Las naciones desarrolladas, y aquellas que trabajan planificadas para lograrlo, despliegan sus actividades de servicios diarios, sujetas a un programa que permite a sus ciudadanos conocer cómo y cuándo éstas se realizan. Conocen los horarios para la recogida de basuras, limpieza de las calles, luz que molesta porque nunca sale de vacaciones; el agua, que en excepcionales situaciones alguna vez les falta, puede consumirse directamente desde las llaves o grifos, etc. etc. Todas estas comodidades, indispensables para el buen vivir, envuelven a la población en un pseudo aburrimiento, debido a que el día a día, en igual contexto, transcurre sin variantes significativas.
Residir en este lugar del mundo, “colocado en el mismo trayecto del sol”, dotado de una naturaleza que muchos quisieran exhibir, resulta obligatorio asimilar las “ventajas” que nos presenta una sociedad como la nuestra, poseedora de un abanico de variadas carestías, en la que difícilmente pueda aburrirme.
Diferente a esos países, donde el tedio acompaña a sus ciudadanos, porque los servicios públicos básicos (agua, luz, etc.) siempre están como el soldado que nunca falla, nuestra realidad nada tiene que ver con la antes descrita. Por ejemplo, empiezo a escribir en el ordenador y de repente ¡PUM!, adiós energía eléctrica. El impacto es tan fuerte que hasta el inversor se intimida y permanece apagado.
Si el apagón se produce en horas diurnas y la duración del mismo descarga las baterías, inevitablemente recurro a otras tareas para distraer el tiempo. Para ello, entre otras, las agujas de ganchillo me permiten, recordando a mi abuela, refugiarme en el tejido y olvidar el apagón. Los crucigramas –que siempre conservo- se convierten en forzoso divertimento, permitiendo ejercitar las neuronas, a la vez de enriquecer el diccionario intelectual. Socorrida por las agujas y los crucigramas, ¡yo no me aburro!

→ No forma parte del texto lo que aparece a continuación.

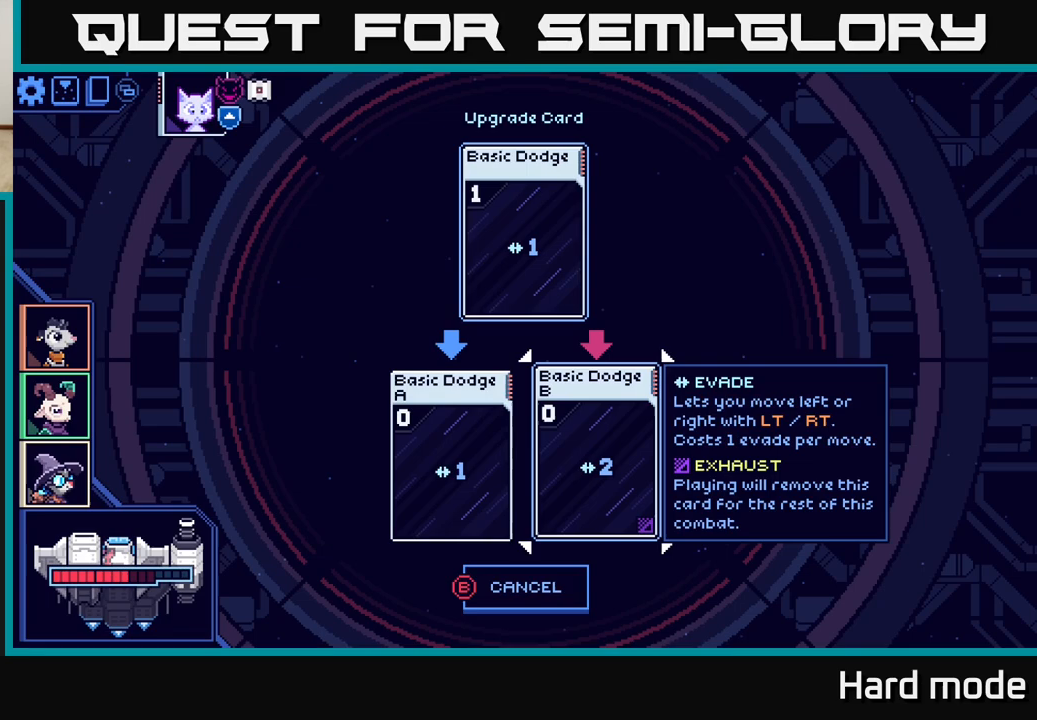
{"buttons": [], "left_stick": "center", "events": []}
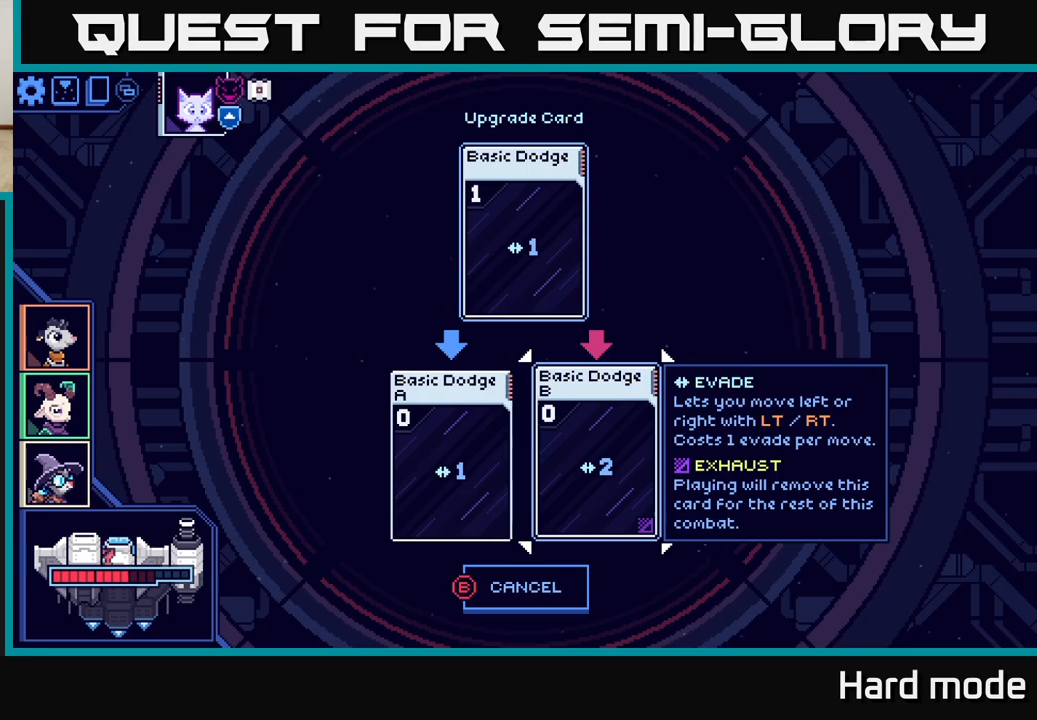
{"buttons": [], "left_stick": "center", "events": []}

De noche es otra historia. Enciendo las inseparables lámparas “jumiadoras” y un velo de serenidad penetra en el hogar. El casi silencio de las horas nocturnas me induce a contemplar las estrellas, que lucen juguetonas debido a la falta de luz en la zona. En la distancia, uno que otro lucero me hace guiños irrepetidos. Involuntariamente, presa de la oscuridad, y desde mi balcón, al contemplar la majestuosidad celestial, ¡no puedo aburrirme!
Un episodio diferente lo constituyen los escombros y basura que permiten no aburrirme en las andanzas habituales. Obligada frente a los obstáculos depositados sobre las aceras, debo saltar o brincar, para evitar pisar y cortarme con botellas plásticas o de cristal; el colorido de cucharitas y vasos plásticos de la merienda colegial y/o universitaria, -armas peligrosas dispersas por el aire-, me obligan a ver por dónde transito, sin distraerme, evitar así una imprevista caída y la posibilidad de fracturar cualesquiera de mis extremidades.
Imposible obviar el preciado líquido, que no recibimos a diario, y cuando “llega”, nos obliga a su almacenamiento en cisternas, tanques o tinacos. Para quienes no disponen de estos recursos, los galones y latas plásticas de pintura, etc., se convierten en un recurso imprescindible.
A partir de los segundos pisos, utilizar el agua constituye un drama. Necesario encender la bomba para que pueda subir hasta los niveles altos. Imagine que mientras disfruta de la ducha, luego de un agobiante día de trabajo, ¡PUM!, nuevo apagón. Si la planta o el inversor no encienden, no queda otro recurso que utilizar la poncherita o jarrito. “Jarrearse” nos permite ejercitar erróneamente los músculos de los brazos, refunfuñir entre dientes y hasta acordarnos del momento que llegamos al mundo, acciones no incluidas para el momento del baño.
No agradecemos que estos episodios nos eviten conocer el tedio que deambula entre los ciudadanos de las naciones civilizadas. En cambio, y vista la complejidad de opciones diarias que nos brinda el país, como ente de una sociedad en evolución, interesada en un mejor futuro, aspiro a que podamos disfrutar de los servicios que nos impulsarían al hastío y hasta la monotonía, Bajo esas condiciones sociales, aplaudiría eufórica, sin dejar de exclamar: ¡Yo quiero aburrirme!